| DIRECTIONS |
Each line of the data below that carries the word "scroll" needs to be copied.
[INFORMATION SHOWN]
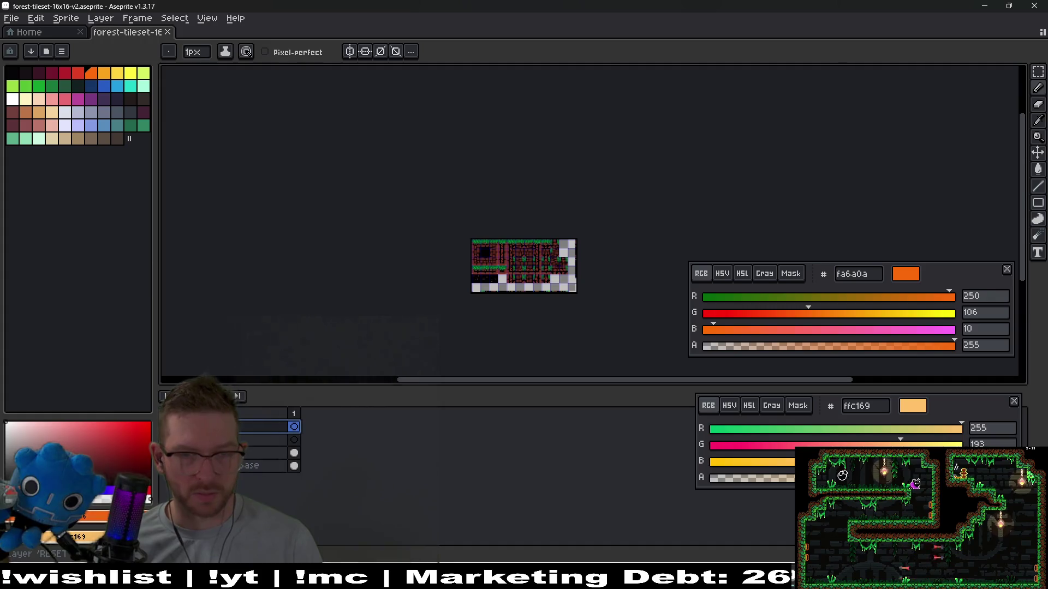
pyautogui.scroll(6, 508, 258)
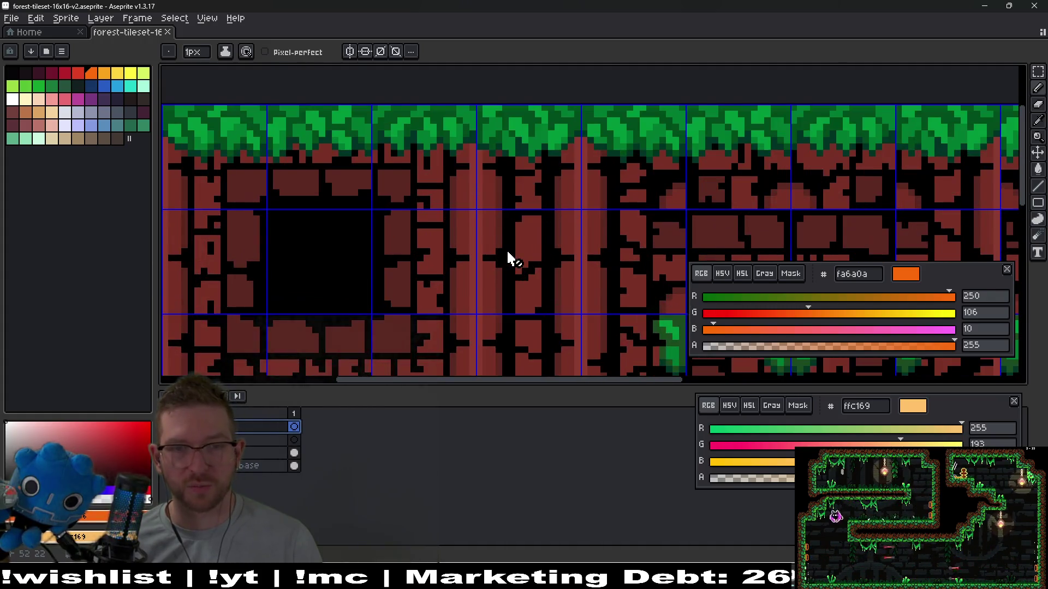
pyautogui.scroll(-3, 509, 258)
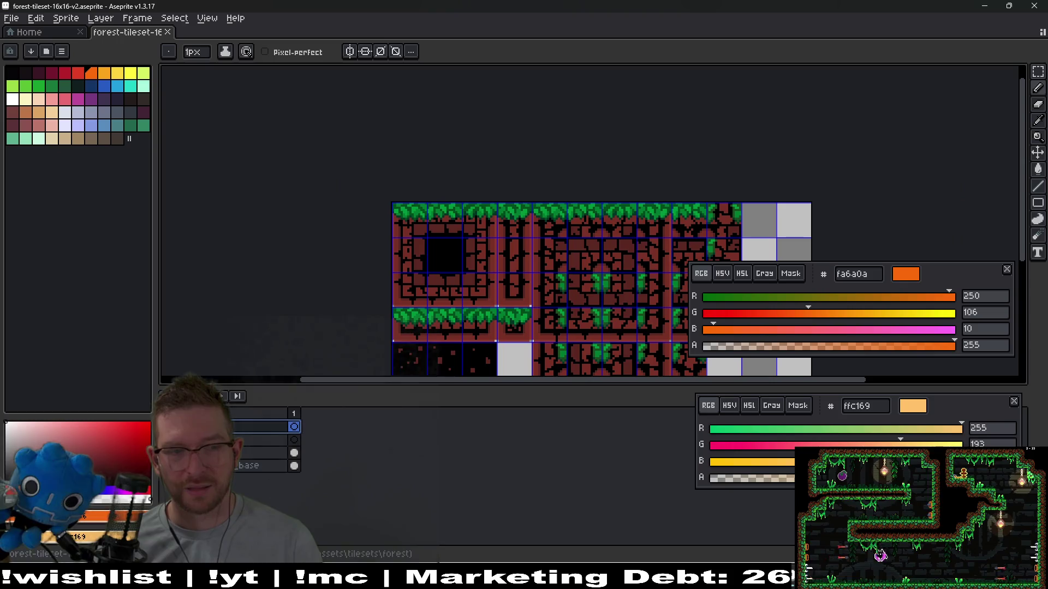
pyautogui.click(169, 440)
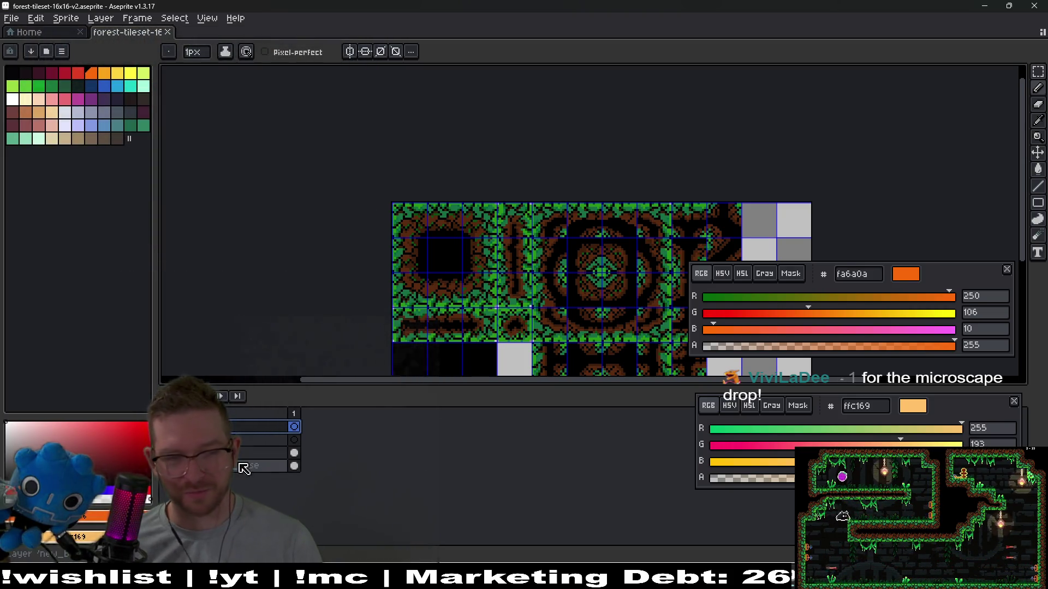
pyautogui.click(262, 453)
[/INFORMATION SHOWN]
| EXERCISE OUTPUT |
pyautogui.scroll(6, 508, 258)
pyautogui.scroll(-3, 509, 258)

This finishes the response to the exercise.